British Prime Minister Johnson presented the government plans for the island state's way out of the corona lockdown on Monday.

Accordingly, the restrictions are to be lifted step by step until there are no more restrictions at all from June 21st.

Holidays abroad could be allowed again from May 17th.

The prerequisite for any relaxation is that the number of new infections remains low and the ambitious vaccination program continues rapidly.

Because of the vaccination residue, the German providers are hoping for a mix between proof of vaccination and widely available corona tests to enable travel again.

According to the German Travel Association (DRV), a negative test result should be sufficient in future when entering from risk areas and the deterrent obligation to self-quarantine will no longer apply.

The industry is also calling for more speed in vaccination and a standardized and digital form of vaccination certificate.

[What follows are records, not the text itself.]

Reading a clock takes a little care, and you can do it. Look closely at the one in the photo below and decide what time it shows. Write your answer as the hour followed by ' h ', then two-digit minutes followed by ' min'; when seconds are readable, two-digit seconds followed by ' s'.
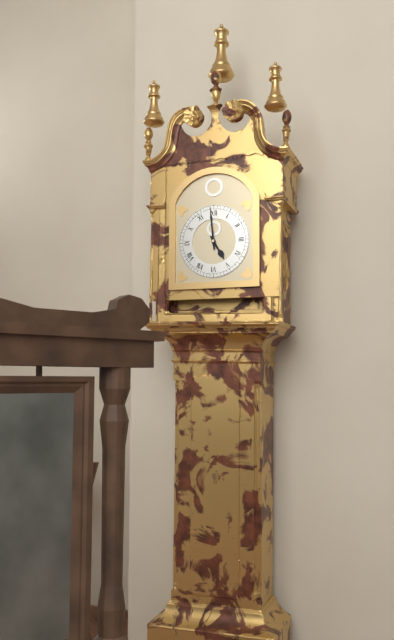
4 h 59 min
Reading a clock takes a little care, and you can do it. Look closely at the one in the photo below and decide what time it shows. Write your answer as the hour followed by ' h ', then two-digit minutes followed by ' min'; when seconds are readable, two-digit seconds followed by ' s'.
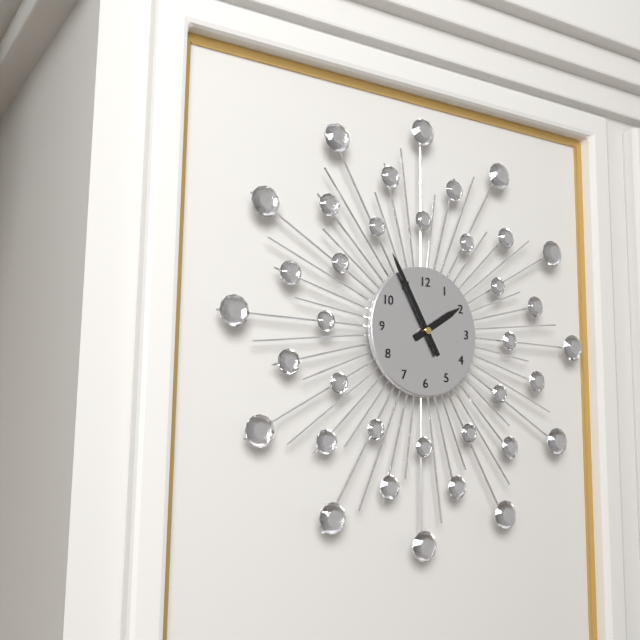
1 h 55 min
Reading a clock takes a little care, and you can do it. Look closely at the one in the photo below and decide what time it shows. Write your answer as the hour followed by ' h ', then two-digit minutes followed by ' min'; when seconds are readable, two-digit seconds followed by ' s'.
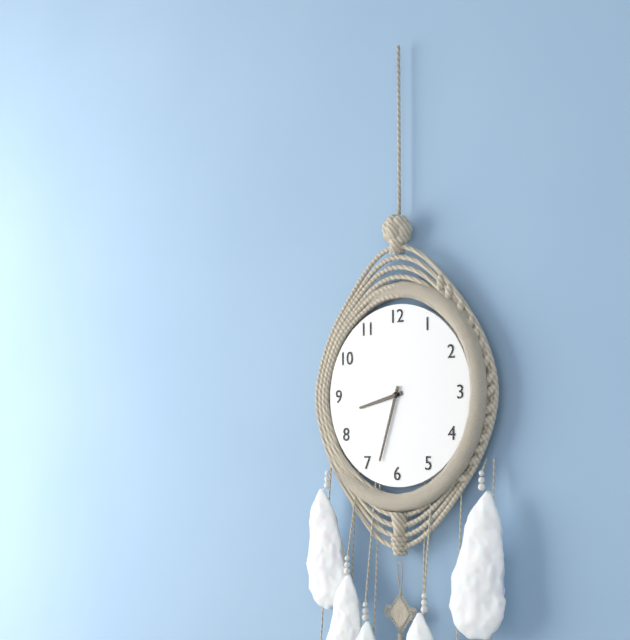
8 h 33 min
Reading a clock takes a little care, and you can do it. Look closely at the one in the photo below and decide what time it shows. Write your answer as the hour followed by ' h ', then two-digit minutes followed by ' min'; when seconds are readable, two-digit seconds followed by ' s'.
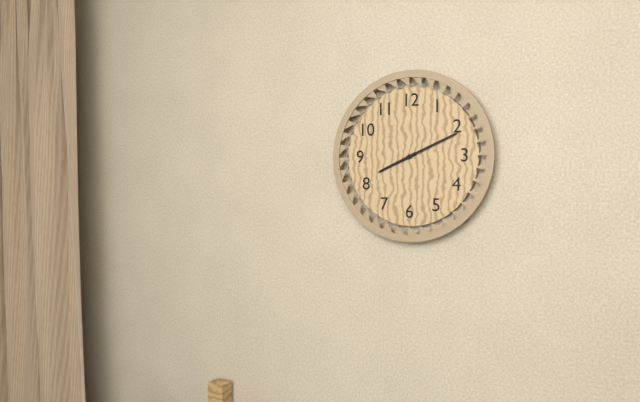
8 h 11 min
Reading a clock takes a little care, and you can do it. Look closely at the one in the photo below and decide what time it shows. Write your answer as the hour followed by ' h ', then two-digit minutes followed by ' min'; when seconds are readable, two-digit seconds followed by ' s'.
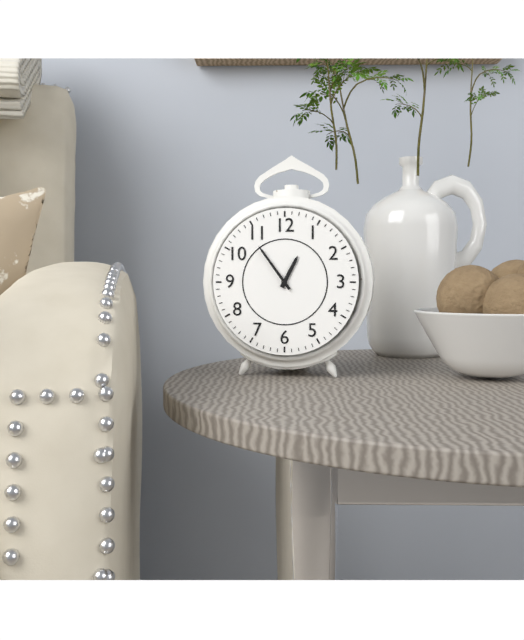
12 h 54 min
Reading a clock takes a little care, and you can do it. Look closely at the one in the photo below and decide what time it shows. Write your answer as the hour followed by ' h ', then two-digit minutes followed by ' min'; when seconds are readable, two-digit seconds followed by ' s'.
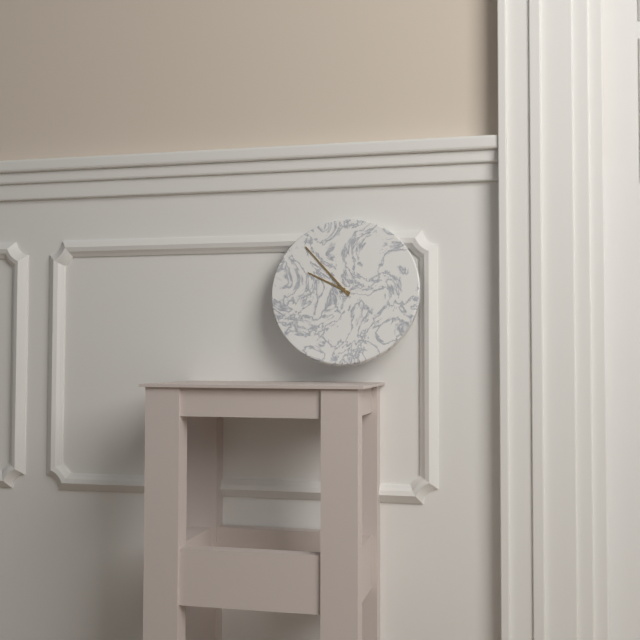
9 h 53 min
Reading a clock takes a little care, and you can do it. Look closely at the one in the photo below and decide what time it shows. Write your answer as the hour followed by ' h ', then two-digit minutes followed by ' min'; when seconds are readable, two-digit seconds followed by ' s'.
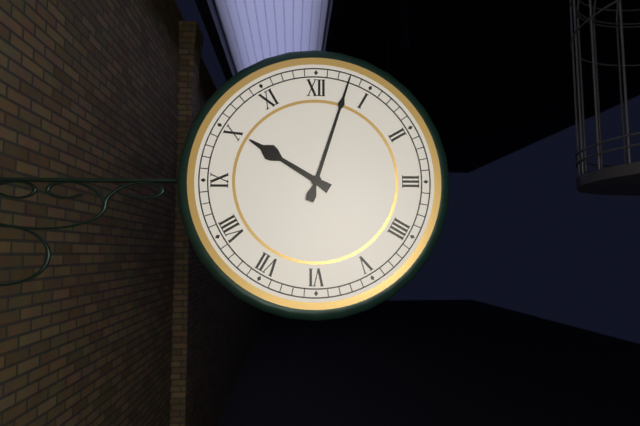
10 h 03 min
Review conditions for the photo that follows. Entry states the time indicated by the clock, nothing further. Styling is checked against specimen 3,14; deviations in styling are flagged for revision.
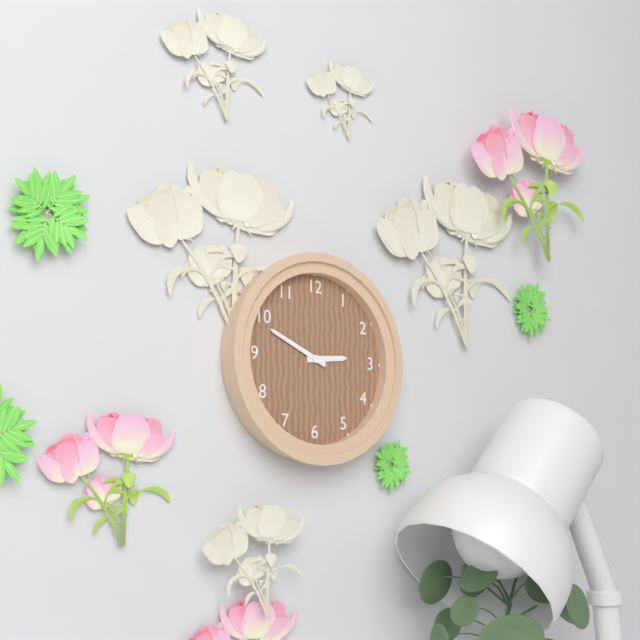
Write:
2,49
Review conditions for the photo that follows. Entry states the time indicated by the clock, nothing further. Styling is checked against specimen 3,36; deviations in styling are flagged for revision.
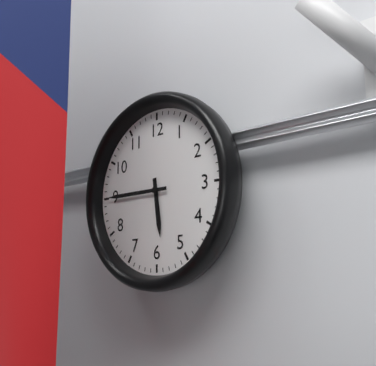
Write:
5,45
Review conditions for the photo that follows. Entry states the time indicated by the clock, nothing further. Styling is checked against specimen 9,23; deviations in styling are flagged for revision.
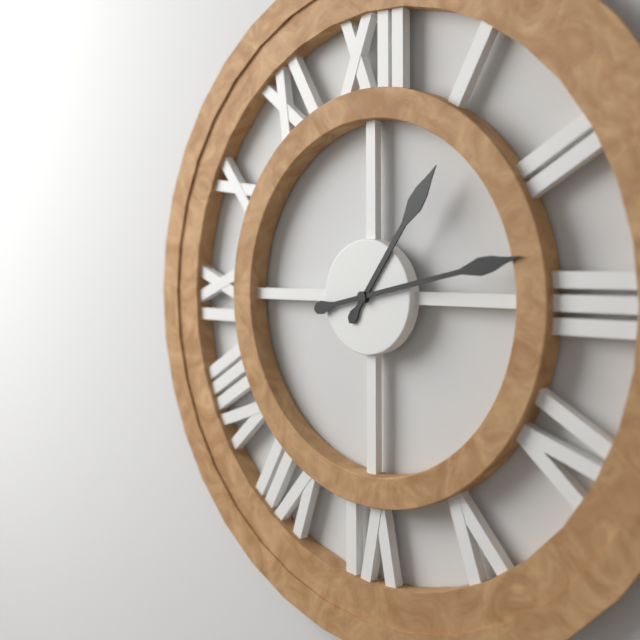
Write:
1,13
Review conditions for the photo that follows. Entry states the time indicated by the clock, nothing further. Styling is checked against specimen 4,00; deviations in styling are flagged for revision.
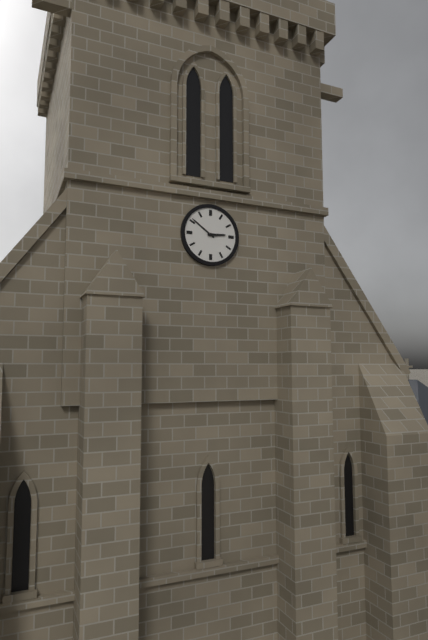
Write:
2,51
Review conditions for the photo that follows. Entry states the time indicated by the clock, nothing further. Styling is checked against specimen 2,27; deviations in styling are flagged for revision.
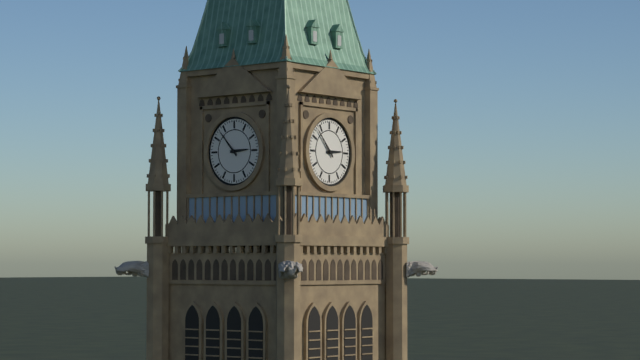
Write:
2,53
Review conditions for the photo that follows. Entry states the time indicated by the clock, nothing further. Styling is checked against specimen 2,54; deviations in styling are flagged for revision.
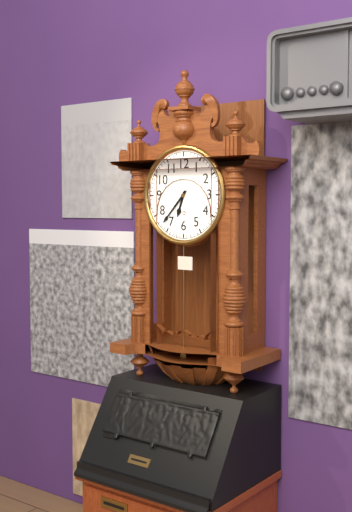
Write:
6,37
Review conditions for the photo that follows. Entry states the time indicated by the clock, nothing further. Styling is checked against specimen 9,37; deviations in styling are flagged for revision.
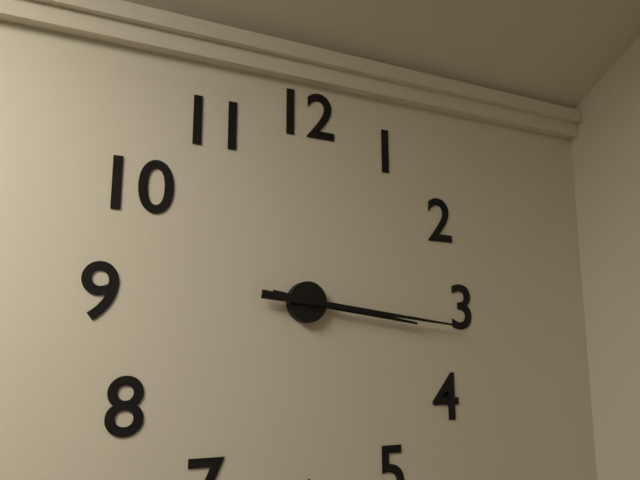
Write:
3,16
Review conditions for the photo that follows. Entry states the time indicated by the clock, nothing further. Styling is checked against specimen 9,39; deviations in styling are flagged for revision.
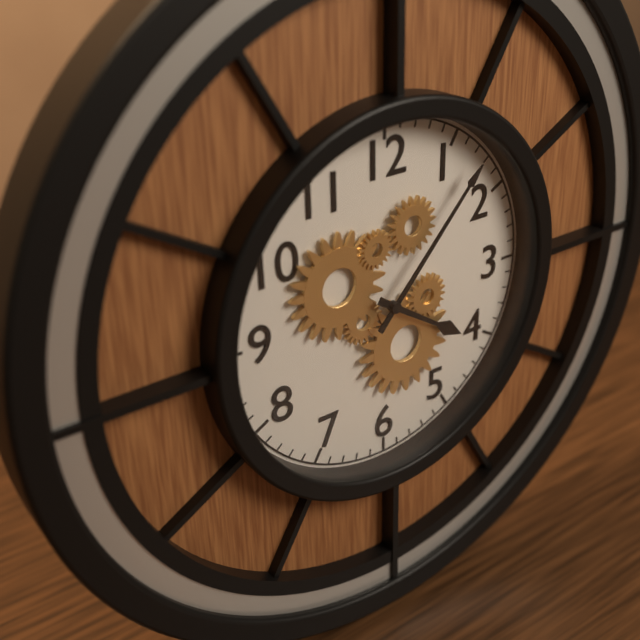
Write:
4,07
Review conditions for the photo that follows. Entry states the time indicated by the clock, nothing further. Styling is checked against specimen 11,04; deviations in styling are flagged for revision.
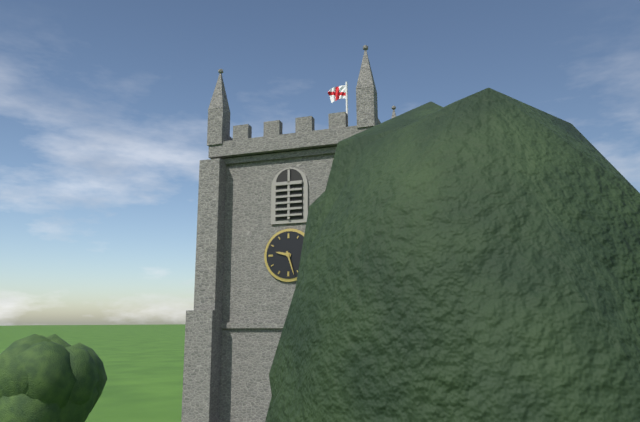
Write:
9,27
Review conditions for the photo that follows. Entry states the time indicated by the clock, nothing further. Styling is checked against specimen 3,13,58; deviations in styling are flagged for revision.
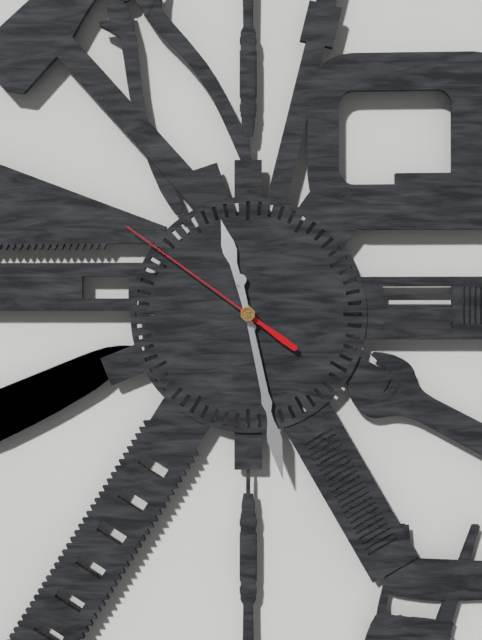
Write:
11,28,51
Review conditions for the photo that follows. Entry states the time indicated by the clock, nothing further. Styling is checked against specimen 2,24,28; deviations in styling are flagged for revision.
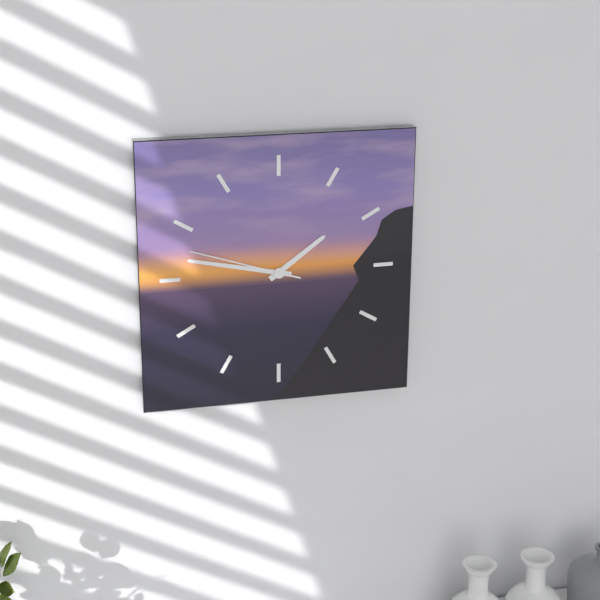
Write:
1,47,48
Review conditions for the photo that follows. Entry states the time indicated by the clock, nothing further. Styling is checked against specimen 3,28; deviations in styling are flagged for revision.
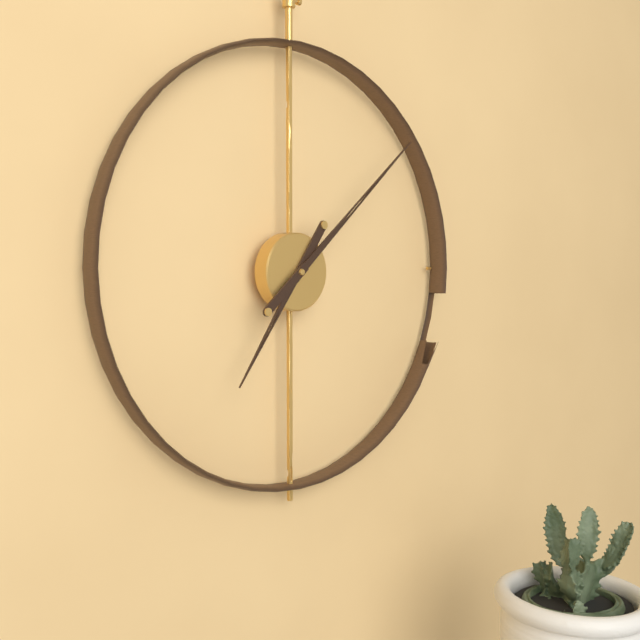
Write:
7,08
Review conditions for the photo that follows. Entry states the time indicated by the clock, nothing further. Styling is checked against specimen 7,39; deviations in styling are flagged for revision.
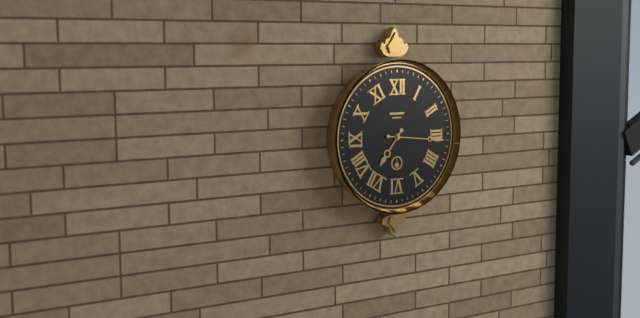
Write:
7,16
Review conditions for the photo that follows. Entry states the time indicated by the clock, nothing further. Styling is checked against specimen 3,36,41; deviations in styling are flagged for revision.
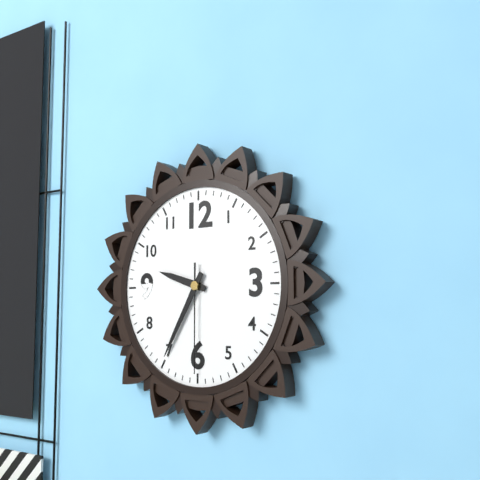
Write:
9,35,30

Until then, there are still many small steps, as an announcement by the Lufthansa Group on Tuesday shows.

After that, it will now be possible on some flights to Istanbul and Newark to have the corona test results digitally checked before departure.

The original documents would still have to be carried.


Popular travel destinations for the sun-hungry British are Malaga, Alicante and Mallorca in Spain, Faro in the Algarve in Portugal and the Greek island of Crete, according to the companies.

Most bookings were made for August.

"The Prime Minister's speech gave many customers in Great Britain a much-needed confidence boost," said Easyjet boss Johan Lundgren, according to the announcement.

Last year's winner, Crete, once again overtook Mallorca as the most popular single destination among TUI's German guests.

Spain will remain the number one travel destination, says Andryszak.

In the Canary Islands and the Balearic Islands, the number of cases is falling, so that a race to catch up can still be expected given the abundant capacity.

In the summer of 2020, Eurowings had almost eightfold the space available to Mallorca from June to July after the travel restrictions had fallen.

In the British euphoria, which also caused the stock exchange prices of almost all air traffic values ​​to skyrocket on Tuesday, the pandemic situation in the target countries apparently only played a subordinate role.

As of now, in addition to the popular holiday countries France and Spain, Germany is also currently banning British tourists from entering the country because the United Kingdom is a high-risk area because of the aggressive Corona mutant that was first discovered there.

Johnson has already admitted that some form of vaccination certificate will "come on the international stage".

"We have to discuss this and we have time for it."

The British will have to come to terms with the European Union again.